Anti-union trustee resigns
Peter Pantaleo, who served more than seven years on the CUNY Board of Trustees, resigned this February after waiting months for Governor Andrew Cuomo to nominate his successor. His term expired in June of last year.
“I tried to follow the tradition of staying on the board until the governor appoints somebody,” Pantaleo told Conor Skelding of Politico New York. “The press of my law practice was such that I really could not do that any longer.”
Pantaleo is general counsel for the American division of the management-side employment law firm DLA Piper LLP. He has represented major Las Vegas casinos in anti-union efforts, and in May 1998, he co-authored a Gaming Law Review and Economics article describing strategies for “lessening the power” of the Hotel Employees and Restaurant Employees Union, according to a March 25, 2013, blog post on the website of the PSC chapter at Brooklyn College.

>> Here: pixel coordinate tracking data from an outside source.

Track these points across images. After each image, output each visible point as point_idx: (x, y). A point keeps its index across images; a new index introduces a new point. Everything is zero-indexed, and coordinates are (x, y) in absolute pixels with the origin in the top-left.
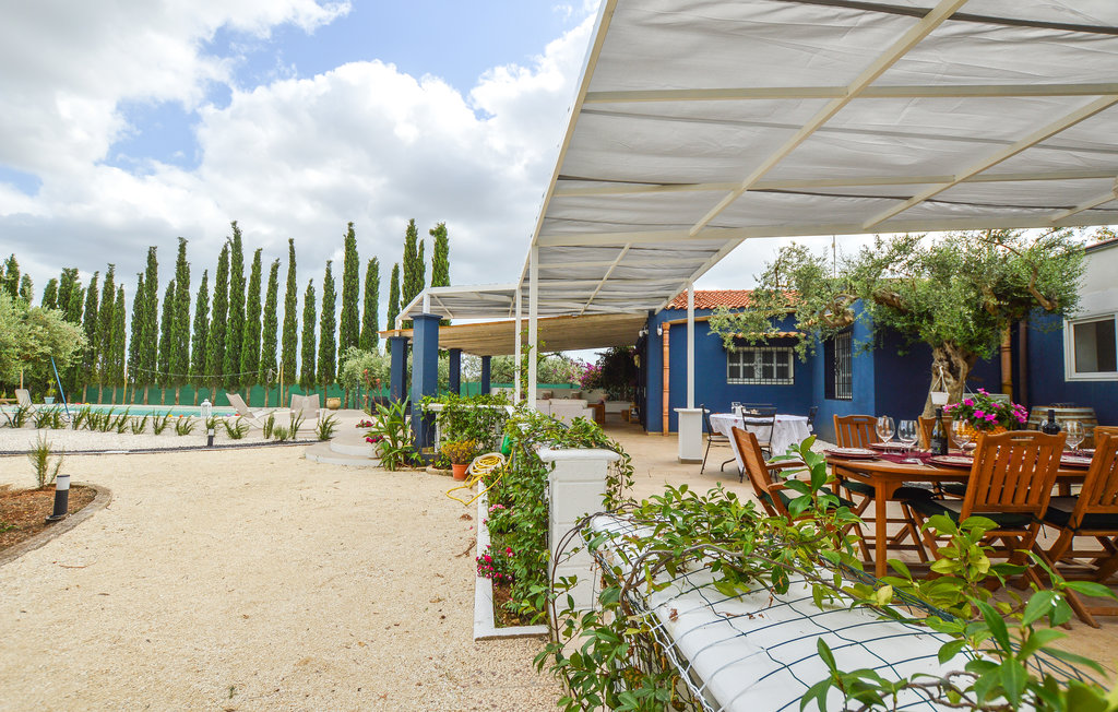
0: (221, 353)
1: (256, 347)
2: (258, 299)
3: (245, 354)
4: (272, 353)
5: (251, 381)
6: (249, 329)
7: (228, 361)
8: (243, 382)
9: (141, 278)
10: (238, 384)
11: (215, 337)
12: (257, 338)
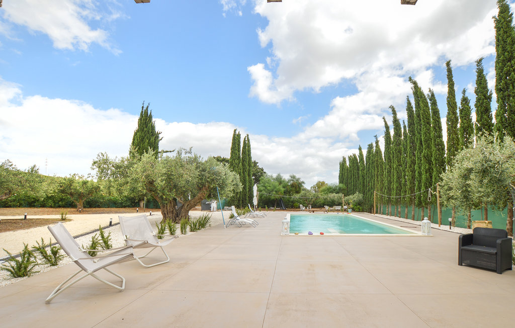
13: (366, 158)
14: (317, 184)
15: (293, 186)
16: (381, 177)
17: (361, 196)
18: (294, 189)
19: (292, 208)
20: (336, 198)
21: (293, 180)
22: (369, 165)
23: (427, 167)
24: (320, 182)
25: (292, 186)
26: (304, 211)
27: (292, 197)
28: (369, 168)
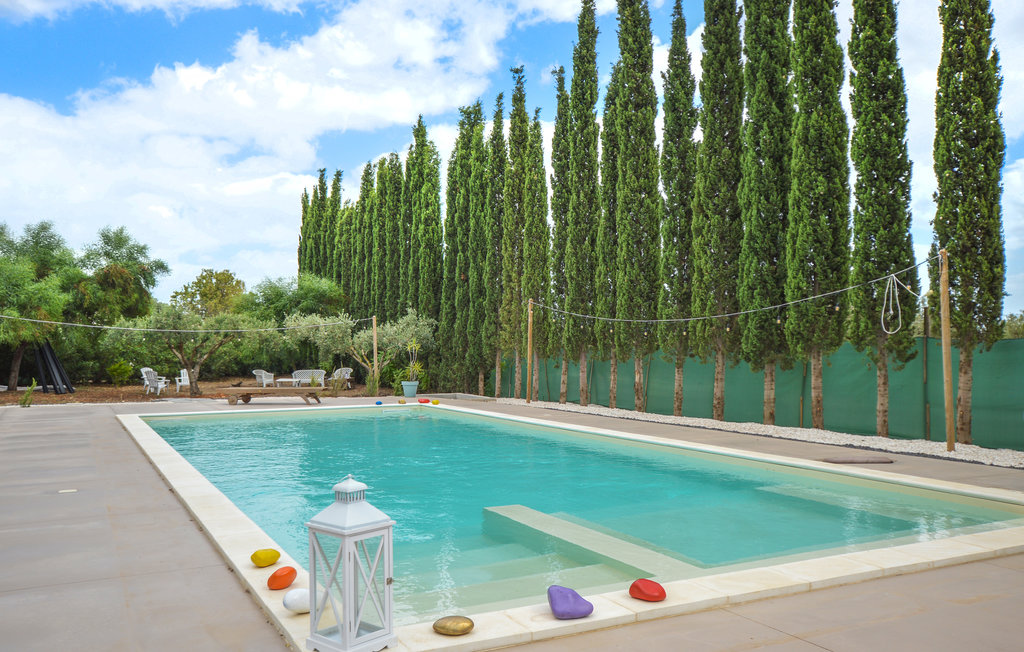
0: (730, 241)
1: (835, 196)
2: (830, 26)
3: (798, 233)
4: (891, 214)
5: (823, 330)
6: (805, 141)
7: (750, 266)
8: (798, 335)
9: (561, 81)
10: (782, 346)
11: (712, 191)
12: (833, 168)
13: (452, 170)
14: (198, 284)
15: (113, 285)
16: (536, 243)
17: (424, 325)
18: (113, 295)
19: (97, 382)
20: (323, 333)
21: (107, 254)
22: (467, 200)
23: (821, 190)
24: (210, 274)
25: (105, 280)
26: (163, 395)
27: (111, 330)
28: (466, 209)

The board consists of 17 members, including the vacant seat left by Pantaleo’s resignation. (At press time, Cuomo had not named a successor.) Currently three members are serving expired terms, including Board Chair Benno Schmidt, whose term expired in 2013.
Academic union may strike in April
Members of the California Faculty Association, who work in the nation’s largest university system, plan to strike in mid-April if an agreement with management is not reached. Union members have been demanding a 5 percent pay raise after years of stagnant salaries with raises that have not kept up with inflation. Management is offering a 2 percent increase. In October, a strike authorization vote was approved by more than 94 percent of members who cast ballots. If members walk off their jobs, it would be the largest strike at a four-year university in American history, according to the Los Angeles Times.

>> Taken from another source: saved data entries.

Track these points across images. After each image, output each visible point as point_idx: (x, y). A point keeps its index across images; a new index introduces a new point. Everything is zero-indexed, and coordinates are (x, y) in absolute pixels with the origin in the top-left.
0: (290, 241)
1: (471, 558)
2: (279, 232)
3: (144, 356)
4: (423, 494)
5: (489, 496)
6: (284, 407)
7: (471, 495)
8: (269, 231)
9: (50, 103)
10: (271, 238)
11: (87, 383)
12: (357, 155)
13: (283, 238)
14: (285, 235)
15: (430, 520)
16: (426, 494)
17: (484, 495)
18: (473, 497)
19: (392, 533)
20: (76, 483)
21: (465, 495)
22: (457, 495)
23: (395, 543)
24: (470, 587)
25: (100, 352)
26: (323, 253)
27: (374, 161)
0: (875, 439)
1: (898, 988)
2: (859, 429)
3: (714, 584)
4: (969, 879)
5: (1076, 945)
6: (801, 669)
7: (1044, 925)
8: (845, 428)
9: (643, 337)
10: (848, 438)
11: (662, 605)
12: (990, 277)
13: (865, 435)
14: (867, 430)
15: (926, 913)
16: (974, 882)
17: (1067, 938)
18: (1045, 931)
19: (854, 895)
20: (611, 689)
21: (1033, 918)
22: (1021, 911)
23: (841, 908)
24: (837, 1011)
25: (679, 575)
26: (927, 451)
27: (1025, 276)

AFT resolution on Adjunct Action Day
Adjunct activists have hammered out a draft resolution designating April 25 as “Adjunct Action Day.” The resolution will be proposed at the AFT Higher Education Conference, which will convene in Las Vegas from April 1-3. The First Friday Committee of the PSC plans to raise awareness around adjunct issues on April 25.
Major collection donated to prison library
The estate of Manning Marable, a Pulitzer Prize-winning historian and a leading African-American intellectual, donated the late academic’s book collection to John Jay’s Prison-to-College Pipeline, an initiative at the upstate Otisville Correctional Facility. Marable, who died in April 2011, told his family in one of his passing wishes that he wanted his work to be accessible to incarcerated individuals. He authored 15 books, including Malcolm X: A Life of Reinvention and How Capitalism Underdeveloped Black America. Marable was the founding director of African American Studies at Columbia University and directed Columbia’s Center for Contemporary Black History. Leith Mullings, his widow, is a distinguished professor of anthropology at the Graduate Center.